------ RECORDS FOR THE EXERCISE ------
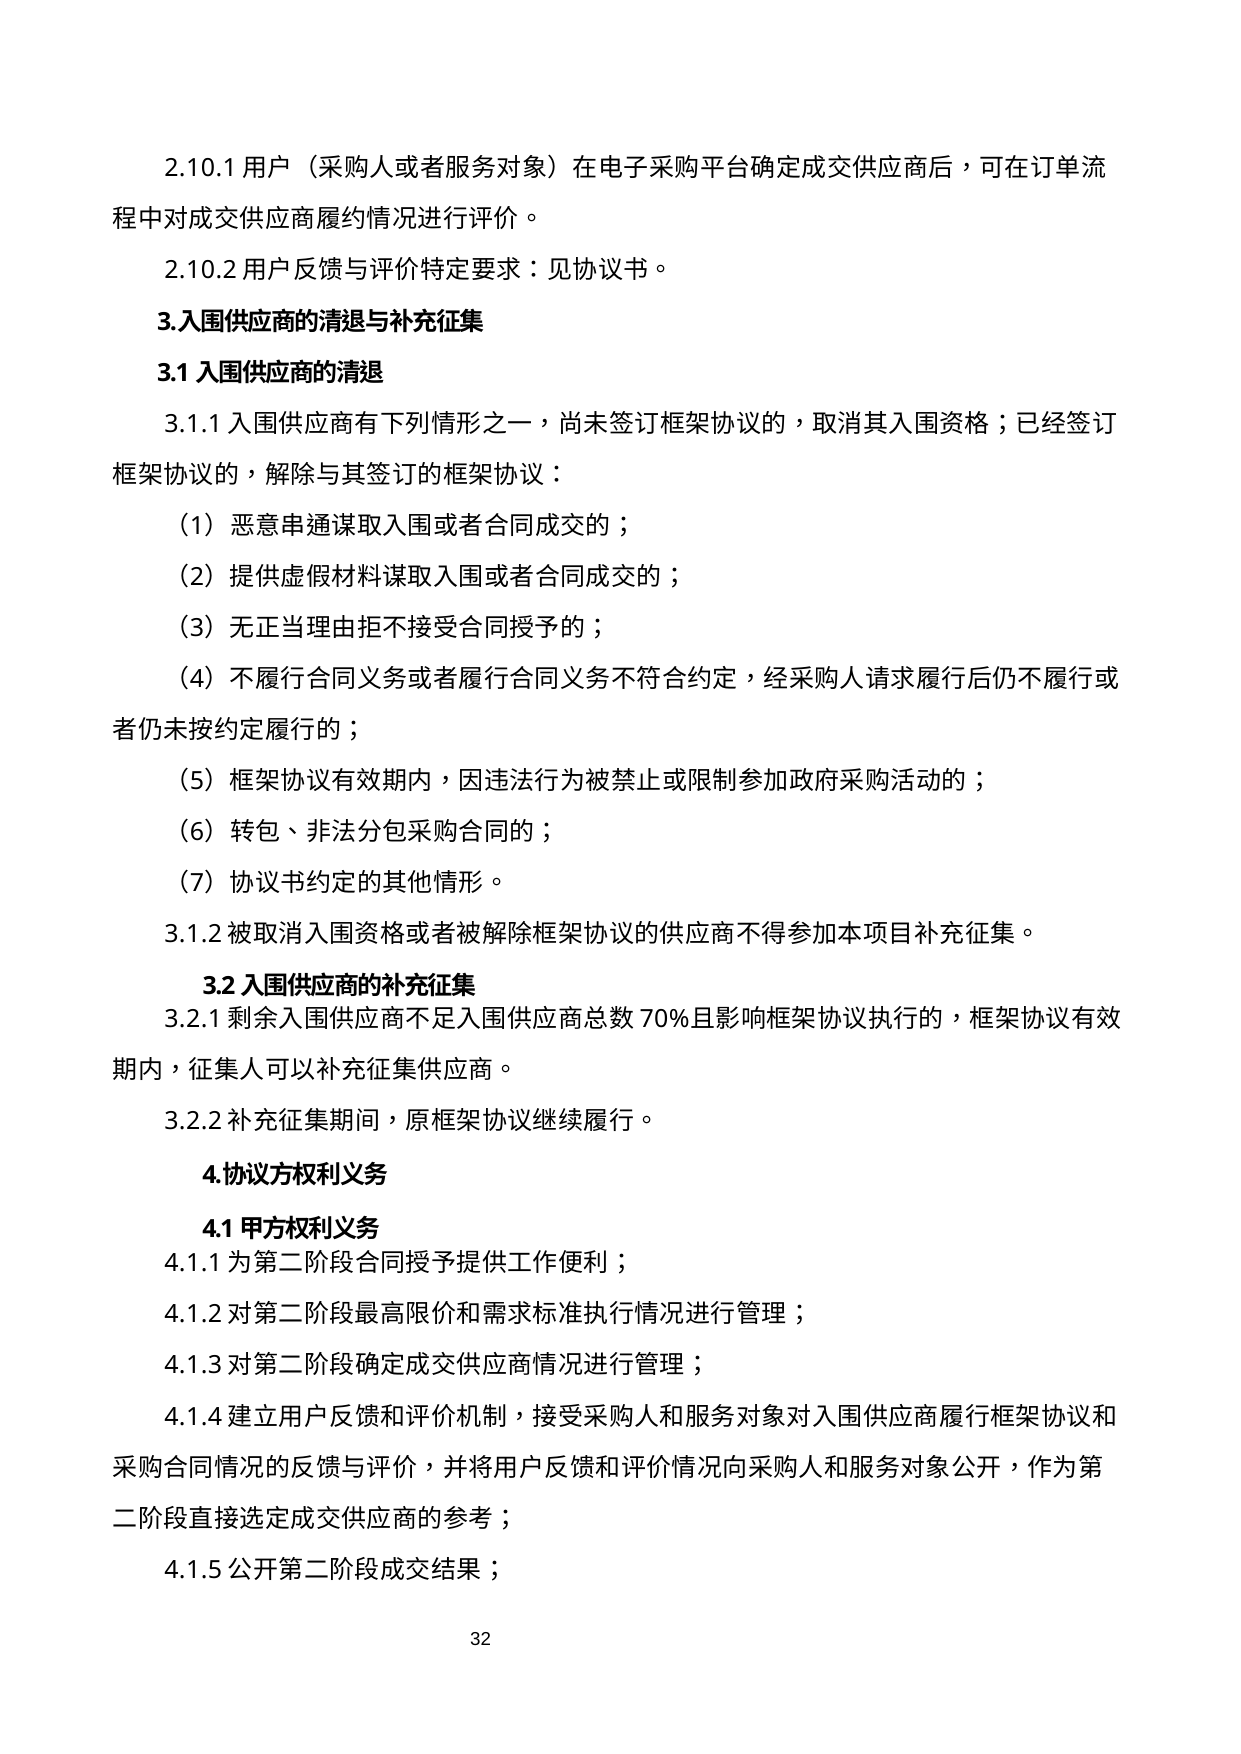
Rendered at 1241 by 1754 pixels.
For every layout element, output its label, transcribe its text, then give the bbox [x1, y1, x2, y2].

list （4）不履行合同义务或者履行合同义务不符合约定，经采购人请求履行后仍不履行或者仍未按约定履行的； [112, 660, 1128, 746]
list 3.入围供应商的清退与补充征集 [112, 303, 1128, 337]
list （2）提供虚假材料谋取入围或者合同成交的； [112, 558, 1128, 592]
list （1）恶意串通谋取入围或者合同成交的； [112, 507, 1128, 541]
text 4.协议方权利义务 [202, 1157, 1128, 1191]
text 3.2入围供应商的补充征集 [202, 969, 1128, 1000]
list 4.1.2对第二阶段最高限价和需求标准执行情况进行管理； [112, 1296, 1128, 1330]
list 4.1.3对第二阶段确定成交供应商情况进行管理； [112, 1347, 1128, 1381]
list （3）无正当理由拒不接受合同授予的； [112, 609, 1128, 643]
list 4.1.4建立用户反馈和评价机制，接受采购人和服务对象对入围供应商履行框架协议和采购合同情况的反馈与评价，并将用户反馈和评价情况向采购人和服务对象公开，作为第二阶段直接选定成交供应商的参考； [112, 1398, 1128, 1534]
list 2.10.2用户反馈与评价特定要求：见协议书。 [112, 252, 1128, 286]
list 3.1.1入围供应商有下列情形之一，尚未签订框架协议的，取消其入围资格；已经签订框架协议的，解除与其签订的框架协议： [112, 405, 1128, 490]
list 3.1.2被取消入围资格或者被解除框架协议的供应商不得参加本项目补充征集。 [112, 916, 1128, 950]
list 3.2.2补充征集期间，原框架协议继续履行。 [112, 1102, 1128, 1136]
list （6）转包、非法分包采购合同的； [112, 813, 1128, 848]
list 3.1入围供应商的清退 [112, 354, 1128, 388]
list 3.2.1剩余入围供应商不足入围供应商总数70%且影响框架协议执行的，框架协议有效期内，征集人可以补充征集供应商。 [112, 1000, 1128, 1085]
list （5）框架协议有效期内，因违法行为被禁止或限制参加政府采购活动的； [112, 762, 1128, 797]
list 4.1.5公开第二阶段成交结果； [112, 1551, 1128, 1585]
list （7）协议书约定的其他情形。 [112, 864, 1128, 899]
list 2.10.1用户（采购人或者服务对象）在电子采购平台确定成交供应商后，可在订单流程中对成交供应商履约情况进行评价。 [112, 150, 1128, 235]
text 4.1甲方权利义务 [202, 1211, 1128, 1245]
list 4.1.1为第二阶段合同授予提供工作便利； [112, 1245, 1128, 1279]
------
* **WHAT IS NEEDED**
Out of the preceding entries, pull every line containing the string "text".

* **OUTPUT OF THE TASK**
For every layout element, output its label, transcribe its text, then give the bbox [x1, y1, x2, y2].
text 4.协议方权利义务 [202, 1157, 1128, 1191]
text 3.2入围供应商的补充征集 [202, 969, 1128, 1000]
text 4.1甲方权利义务 [202, 1211, 1128, 1245]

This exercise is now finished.